WHAT YOU SHOULD DO
Start at the line with "X70800Y-36427D03*" in the records below, stop at the line with "X72990Y-32200D03*", and return every line in that span exactly, the two end lines included.

*** MATERIAL FOR THIS EXERCISE

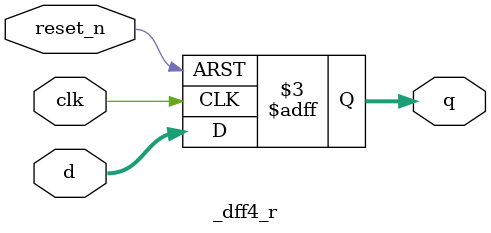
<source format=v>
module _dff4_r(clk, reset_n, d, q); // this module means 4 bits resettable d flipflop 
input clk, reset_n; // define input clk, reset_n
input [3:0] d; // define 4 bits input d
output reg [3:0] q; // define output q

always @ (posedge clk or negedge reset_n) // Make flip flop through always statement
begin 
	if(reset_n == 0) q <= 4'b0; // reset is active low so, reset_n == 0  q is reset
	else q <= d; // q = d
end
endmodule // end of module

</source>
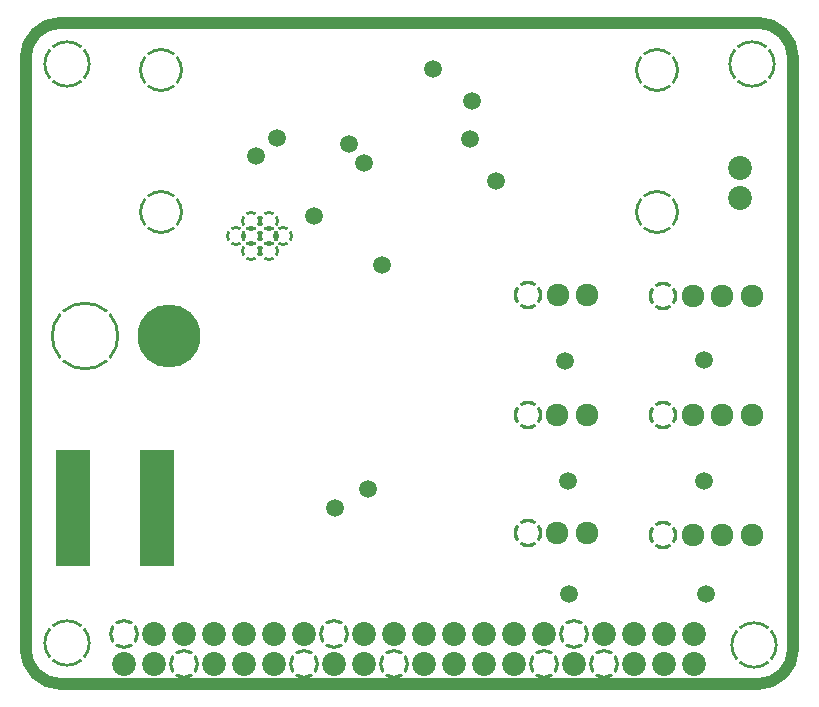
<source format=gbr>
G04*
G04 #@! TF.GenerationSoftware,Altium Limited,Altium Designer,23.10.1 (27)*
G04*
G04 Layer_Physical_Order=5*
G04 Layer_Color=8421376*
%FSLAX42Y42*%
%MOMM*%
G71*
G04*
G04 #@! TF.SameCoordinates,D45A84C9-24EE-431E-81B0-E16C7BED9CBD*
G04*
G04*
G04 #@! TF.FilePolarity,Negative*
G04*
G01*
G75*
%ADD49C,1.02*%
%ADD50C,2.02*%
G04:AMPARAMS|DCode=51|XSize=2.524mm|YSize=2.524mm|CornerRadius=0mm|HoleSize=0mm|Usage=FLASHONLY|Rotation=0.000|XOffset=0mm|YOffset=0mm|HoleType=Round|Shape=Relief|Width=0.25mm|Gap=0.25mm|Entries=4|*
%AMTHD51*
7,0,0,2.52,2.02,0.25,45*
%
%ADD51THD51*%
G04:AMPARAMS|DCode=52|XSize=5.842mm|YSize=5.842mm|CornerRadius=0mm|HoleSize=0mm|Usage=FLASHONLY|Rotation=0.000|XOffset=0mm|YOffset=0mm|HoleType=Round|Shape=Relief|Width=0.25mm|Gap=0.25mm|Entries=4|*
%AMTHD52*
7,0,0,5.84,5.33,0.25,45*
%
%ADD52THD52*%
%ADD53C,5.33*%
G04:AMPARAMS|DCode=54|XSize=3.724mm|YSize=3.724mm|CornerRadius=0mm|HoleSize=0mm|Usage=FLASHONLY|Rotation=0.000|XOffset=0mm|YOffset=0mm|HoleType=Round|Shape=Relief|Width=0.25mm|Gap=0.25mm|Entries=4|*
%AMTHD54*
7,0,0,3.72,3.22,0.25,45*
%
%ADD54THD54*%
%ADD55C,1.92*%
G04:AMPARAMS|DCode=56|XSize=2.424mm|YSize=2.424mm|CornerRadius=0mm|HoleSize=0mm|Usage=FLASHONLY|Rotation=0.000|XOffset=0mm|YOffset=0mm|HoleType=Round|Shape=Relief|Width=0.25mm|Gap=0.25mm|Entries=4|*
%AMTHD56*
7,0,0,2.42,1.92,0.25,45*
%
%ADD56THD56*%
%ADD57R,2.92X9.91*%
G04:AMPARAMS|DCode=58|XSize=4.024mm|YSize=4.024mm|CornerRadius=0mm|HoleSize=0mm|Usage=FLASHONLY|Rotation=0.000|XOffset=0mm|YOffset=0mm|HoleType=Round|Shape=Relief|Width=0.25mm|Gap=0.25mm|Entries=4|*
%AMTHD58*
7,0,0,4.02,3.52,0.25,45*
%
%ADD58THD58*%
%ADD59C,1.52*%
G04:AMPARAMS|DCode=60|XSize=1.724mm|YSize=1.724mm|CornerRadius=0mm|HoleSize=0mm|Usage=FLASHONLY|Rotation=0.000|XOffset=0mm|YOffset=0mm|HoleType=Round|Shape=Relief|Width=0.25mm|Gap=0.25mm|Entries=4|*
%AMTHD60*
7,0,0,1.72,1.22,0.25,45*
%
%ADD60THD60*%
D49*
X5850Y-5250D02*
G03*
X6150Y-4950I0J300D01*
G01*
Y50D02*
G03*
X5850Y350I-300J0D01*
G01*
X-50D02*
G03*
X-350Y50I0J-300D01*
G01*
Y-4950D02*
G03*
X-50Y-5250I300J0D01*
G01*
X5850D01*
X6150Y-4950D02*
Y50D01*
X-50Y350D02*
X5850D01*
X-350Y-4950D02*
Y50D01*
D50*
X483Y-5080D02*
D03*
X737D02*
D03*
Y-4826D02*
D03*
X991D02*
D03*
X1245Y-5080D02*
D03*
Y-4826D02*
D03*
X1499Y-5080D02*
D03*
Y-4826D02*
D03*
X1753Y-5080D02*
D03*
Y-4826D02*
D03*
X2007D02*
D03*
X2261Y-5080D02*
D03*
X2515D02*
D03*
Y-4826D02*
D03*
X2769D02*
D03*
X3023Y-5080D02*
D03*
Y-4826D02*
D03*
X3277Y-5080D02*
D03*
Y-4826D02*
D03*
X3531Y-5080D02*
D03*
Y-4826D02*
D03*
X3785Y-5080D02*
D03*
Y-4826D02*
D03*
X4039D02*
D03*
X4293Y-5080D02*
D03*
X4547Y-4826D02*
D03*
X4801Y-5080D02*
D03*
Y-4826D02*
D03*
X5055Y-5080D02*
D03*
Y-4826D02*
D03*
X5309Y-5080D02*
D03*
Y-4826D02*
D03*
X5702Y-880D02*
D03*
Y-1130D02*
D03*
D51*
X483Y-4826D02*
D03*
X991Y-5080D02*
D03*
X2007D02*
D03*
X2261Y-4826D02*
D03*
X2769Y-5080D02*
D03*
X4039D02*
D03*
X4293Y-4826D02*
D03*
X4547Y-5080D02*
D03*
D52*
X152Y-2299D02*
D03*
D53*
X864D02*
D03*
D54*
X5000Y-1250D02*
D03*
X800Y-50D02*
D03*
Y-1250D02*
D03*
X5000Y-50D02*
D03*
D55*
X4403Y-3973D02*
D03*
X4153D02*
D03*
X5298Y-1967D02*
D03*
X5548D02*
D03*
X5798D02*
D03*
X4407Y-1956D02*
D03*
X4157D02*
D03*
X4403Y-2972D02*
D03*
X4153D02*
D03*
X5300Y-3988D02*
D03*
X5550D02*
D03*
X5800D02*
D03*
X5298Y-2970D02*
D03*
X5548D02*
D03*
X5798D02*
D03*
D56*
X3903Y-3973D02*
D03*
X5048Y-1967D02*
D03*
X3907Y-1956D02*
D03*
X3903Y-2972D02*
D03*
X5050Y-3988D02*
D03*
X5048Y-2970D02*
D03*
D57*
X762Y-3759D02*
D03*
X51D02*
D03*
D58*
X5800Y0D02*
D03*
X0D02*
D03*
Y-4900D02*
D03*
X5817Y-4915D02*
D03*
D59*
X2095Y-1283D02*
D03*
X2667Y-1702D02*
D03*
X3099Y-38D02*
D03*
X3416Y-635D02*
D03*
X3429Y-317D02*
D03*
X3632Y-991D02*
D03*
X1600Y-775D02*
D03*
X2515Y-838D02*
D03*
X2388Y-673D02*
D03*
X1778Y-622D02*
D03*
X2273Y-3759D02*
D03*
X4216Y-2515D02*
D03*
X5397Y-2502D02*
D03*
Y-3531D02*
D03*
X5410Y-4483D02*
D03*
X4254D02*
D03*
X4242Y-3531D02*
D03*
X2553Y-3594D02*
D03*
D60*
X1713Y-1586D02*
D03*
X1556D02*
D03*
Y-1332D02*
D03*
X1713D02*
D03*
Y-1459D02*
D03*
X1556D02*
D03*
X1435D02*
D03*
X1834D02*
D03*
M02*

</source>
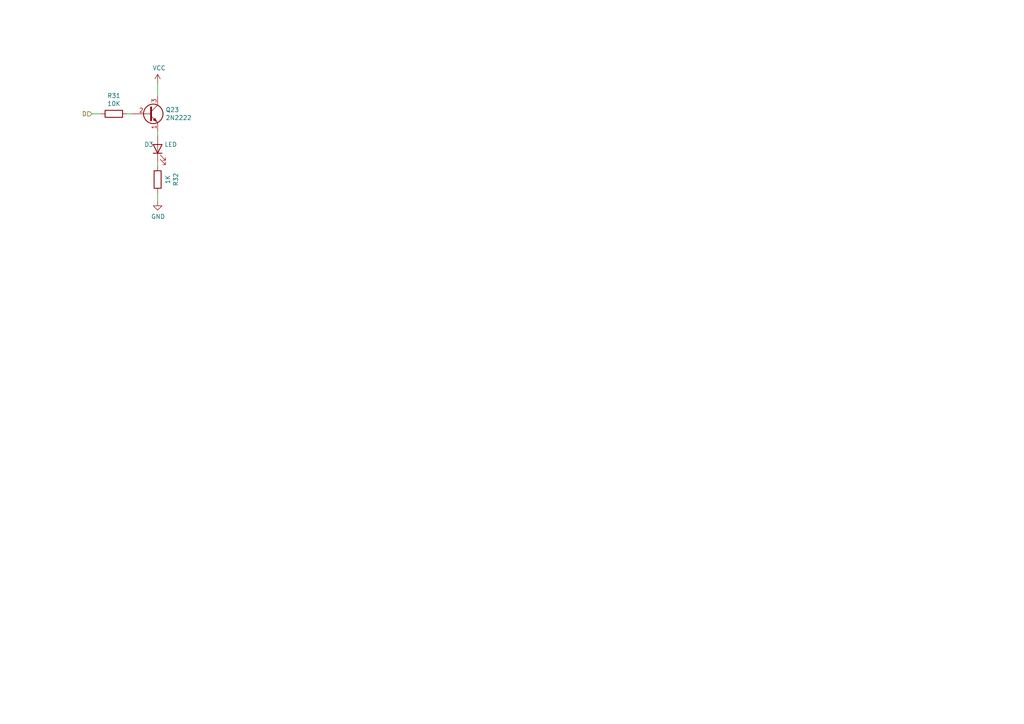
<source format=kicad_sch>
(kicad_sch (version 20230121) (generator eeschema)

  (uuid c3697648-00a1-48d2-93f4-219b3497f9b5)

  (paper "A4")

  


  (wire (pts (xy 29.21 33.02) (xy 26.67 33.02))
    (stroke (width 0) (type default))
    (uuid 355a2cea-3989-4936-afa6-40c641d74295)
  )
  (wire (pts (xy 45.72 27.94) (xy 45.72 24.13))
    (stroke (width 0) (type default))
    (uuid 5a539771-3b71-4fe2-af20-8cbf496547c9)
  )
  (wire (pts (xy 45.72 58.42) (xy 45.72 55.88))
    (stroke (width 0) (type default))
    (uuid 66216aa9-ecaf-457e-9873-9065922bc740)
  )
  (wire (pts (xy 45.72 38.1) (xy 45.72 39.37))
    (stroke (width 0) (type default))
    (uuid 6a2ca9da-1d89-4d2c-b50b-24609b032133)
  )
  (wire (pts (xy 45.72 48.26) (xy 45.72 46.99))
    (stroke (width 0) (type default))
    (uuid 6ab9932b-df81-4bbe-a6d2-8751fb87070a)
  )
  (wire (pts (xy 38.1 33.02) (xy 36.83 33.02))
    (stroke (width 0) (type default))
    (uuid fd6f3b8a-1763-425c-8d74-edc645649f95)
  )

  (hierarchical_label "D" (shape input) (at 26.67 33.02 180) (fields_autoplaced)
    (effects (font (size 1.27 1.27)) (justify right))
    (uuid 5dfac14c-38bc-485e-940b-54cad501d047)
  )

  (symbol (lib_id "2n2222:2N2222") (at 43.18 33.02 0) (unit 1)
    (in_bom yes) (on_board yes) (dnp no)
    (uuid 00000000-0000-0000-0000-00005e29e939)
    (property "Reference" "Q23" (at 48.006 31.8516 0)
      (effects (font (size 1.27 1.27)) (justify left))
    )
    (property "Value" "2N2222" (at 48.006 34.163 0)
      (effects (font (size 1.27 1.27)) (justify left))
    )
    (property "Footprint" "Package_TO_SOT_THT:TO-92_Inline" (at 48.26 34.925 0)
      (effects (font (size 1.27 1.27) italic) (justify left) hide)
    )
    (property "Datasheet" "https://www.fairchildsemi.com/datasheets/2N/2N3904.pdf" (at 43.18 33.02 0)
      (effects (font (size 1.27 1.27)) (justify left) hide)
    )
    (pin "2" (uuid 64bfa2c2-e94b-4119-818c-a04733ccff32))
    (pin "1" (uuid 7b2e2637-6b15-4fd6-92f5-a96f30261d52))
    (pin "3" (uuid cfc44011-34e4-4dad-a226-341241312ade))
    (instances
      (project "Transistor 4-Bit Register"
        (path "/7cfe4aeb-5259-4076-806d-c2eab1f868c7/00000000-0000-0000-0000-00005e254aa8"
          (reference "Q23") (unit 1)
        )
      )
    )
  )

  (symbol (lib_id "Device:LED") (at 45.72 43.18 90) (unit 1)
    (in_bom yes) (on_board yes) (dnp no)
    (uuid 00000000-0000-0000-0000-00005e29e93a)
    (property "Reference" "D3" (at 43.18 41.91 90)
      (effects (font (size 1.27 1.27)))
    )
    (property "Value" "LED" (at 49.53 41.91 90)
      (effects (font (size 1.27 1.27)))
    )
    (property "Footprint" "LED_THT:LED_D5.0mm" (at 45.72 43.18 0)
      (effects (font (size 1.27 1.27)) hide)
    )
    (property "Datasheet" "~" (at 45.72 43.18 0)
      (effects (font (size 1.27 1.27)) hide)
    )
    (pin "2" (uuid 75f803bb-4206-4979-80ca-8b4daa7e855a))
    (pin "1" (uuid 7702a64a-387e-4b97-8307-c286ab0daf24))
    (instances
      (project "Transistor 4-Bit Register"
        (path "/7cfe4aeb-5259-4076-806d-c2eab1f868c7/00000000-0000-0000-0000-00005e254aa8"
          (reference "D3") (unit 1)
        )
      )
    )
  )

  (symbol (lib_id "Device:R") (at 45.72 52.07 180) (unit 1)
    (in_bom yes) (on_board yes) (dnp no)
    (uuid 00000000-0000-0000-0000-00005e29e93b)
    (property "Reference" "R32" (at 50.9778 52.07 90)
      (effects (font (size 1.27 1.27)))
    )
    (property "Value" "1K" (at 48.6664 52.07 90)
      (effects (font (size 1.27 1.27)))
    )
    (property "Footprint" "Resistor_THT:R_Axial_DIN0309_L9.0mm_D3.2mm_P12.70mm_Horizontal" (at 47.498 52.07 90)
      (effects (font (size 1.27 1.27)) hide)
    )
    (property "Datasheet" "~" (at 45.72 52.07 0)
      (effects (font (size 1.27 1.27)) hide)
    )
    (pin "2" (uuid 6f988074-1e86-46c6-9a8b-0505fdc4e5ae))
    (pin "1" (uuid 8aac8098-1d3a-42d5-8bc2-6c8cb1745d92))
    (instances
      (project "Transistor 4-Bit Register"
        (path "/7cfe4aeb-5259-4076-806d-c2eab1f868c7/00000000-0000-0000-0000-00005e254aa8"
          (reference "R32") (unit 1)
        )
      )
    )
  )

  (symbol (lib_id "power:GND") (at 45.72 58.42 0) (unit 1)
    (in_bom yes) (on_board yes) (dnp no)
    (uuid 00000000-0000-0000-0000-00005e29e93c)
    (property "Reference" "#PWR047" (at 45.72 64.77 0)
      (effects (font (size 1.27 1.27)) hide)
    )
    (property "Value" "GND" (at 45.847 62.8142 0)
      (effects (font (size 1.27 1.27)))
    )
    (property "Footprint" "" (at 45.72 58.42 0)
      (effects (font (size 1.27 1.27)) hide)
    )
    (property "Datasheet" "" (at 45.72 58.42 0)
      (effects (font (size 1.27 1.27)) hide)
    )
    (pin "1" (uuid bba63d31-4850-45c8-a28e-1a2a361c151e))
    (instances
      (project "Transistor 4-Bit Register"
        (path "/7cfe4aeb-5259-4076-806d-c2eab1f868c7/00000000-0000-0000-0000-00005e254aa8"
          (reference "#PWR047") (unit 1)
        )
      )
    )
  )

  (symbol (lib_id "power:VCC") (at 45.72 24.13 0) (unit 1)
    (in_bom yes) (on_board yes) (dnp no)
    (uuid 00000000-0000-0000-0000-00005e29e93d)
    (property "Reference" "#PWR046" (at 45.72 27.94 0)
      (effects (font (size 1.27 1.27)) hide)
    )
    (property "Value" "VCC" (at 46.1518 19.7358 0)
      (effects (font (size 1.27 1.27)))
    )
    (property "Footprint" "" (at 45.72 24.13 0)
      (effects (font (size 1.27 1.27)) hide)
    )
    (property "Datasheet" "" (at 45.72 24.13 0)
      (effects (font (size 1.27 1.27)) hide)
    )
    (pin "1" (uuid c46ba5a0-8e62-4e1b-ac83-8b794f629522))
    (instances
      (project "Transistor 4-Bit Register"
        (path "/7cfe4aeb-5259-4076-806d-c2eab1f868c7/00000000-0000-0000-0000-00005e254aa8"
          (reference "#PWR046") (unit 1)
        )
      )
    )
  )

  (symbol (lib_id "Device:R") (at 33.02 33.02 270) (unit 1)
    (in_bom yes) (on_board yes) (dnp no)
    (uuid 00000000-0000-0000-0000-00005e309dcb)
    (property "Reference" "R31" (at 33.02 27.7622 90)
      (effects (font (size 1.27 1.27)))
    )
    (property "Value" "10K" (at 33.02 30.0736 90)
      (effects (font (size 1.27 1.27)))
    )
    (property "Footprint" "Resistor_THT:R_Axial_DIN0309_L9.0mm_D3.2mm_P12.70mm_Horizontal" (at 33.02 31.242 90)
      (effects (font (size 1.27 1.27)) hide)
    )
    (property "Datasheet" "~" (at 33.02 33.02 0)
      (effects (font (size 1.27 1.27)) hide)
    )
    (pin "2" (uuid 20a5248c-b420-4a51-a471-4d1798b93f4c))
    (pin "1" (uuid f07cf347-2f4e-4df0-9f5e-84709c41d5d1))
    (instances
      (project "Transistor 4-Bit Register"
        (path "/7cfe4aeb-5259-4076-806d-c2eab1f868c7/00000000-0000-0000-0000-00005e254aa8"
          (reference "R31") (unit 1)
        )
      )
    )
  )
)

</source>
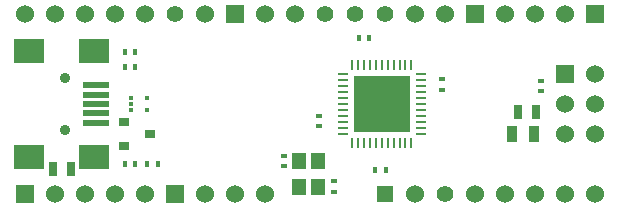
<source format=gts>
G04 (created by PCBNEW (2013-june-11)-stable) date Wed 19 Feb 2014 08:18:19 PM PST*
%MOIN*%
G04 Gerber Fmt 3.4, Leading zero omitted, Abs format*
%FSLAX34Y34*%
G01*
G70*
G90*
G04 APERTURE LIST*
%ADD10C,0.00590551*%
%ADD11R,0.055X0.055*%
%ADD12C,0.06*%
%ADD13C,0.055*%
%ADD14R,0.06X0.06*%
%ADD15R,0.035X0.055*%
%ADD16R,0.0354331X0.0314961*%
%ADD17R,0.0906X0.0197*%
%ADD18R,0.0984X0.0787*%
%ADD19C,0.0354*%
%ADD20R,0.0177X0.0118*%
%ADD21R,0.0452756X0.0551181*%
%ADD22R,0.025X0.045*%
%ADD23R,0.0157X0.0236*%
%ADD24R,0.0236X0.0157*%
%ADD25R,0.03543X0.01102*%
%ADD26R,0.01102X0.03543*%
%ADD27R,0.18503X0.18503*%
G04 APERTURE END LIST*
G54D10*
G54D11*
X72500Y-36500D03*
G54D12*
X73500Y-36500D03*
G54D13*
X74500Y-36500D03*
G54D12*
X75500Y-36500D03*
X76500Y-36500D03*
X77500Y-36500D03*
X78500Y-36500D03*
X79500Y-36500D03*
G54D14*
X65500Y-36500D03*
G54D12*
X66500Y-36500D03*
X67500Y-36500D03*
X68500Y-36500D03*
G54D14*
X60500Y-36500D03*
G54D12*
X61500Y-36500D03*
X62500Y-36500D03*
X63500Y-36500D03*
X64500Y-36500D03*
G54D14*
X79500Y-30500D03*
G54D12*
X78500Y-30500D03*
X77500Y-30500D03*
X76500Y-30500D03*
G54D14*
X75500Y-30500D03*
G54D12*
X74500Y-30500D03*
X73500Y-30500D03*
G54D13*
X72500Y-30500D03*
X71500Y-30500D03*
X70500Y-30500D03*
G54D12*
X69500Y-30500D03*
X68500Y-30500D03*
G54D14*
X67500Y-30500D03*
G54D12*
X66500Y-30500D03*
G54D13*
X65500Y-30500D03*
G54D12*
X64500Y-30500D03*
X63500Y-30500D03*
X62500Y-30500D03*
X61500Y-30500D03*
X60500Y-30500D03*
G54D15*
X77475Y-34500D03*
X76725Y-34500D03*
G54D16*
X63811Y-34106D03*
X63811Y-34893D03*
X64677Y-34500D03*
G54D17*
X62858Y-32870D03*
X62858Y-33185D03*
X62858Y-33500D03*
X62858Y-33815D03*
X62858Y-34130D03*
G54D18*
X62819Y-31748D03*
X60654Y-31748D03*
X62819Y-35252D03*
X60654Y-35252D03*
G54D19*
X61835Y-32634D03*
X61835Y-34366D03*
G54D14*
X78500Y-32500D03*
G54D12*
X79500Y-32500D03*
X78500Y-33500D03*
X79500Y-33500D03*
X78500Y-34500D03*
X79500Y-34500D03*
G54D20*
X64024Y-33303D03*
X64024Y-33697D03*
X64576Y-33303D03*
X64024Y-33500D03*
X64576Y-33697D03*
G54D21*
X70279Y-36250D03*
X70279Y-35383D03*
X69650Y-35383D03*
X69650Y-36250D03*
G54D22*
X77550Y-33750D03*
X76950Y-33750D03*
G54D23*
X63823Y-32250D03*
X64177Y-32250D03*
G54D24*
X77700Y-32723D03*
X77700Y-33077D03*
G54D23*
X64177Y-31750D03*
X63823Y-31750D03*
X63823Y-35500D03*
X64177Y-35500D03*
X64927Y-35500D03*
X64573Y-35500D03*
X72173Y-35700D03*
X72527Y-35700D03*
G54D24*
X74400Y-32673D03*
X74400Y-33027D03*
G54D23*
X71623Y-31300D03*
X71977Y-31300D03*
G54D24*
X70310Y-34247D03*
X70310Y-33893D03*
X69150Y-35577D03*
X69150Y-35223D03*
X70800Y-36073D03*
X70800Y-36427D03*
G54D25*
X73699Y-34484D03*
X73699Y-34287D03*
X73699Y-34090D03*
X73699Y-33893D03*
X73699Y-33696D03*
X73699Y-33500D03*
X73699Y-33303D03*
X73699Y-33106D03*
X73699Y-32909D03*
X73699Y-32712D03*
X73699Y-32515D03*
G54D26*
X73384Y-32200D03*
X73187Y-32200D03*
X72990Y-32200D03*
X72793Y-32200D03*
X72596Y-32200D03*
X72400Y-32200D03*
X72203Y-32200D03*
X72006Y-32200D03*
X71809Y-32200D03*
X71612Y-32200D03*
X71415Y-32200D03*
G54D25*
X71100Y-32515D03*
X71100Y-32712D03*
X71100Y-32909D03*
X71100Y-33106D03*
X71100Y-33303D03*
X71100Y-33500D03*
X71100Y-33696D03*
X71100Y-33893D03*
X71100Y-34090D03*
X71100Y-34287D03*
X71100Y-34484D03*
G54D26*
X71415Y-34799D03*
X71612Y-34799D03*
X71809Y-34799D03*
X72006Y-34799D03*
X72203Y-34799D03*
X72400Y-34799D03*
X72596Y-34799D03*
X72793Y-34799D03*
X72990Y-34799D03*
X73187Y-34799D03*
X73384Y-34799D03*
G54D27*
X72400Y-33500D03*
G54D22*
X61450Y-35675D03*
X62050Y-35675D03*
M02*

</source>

******

YOUR SOLUTION
X70800Y-36427D03*
G54D25*
X73699Y-34484D03*
X73699Y-34287D03*
X73699Y-34090D03*
X73699Y-33893D03*
X73699Y-33696D03*
X73699Y-33500D03*
X73699Y-33303D03*
X73699Y-33106D03*
X73699Y-32909D03*
X73699Y-32712D03*
X73699Y-32515D03*
G54D26*
X73384Y-32200D03*
X73187Y-32200D03*
X72990Y-32200D03*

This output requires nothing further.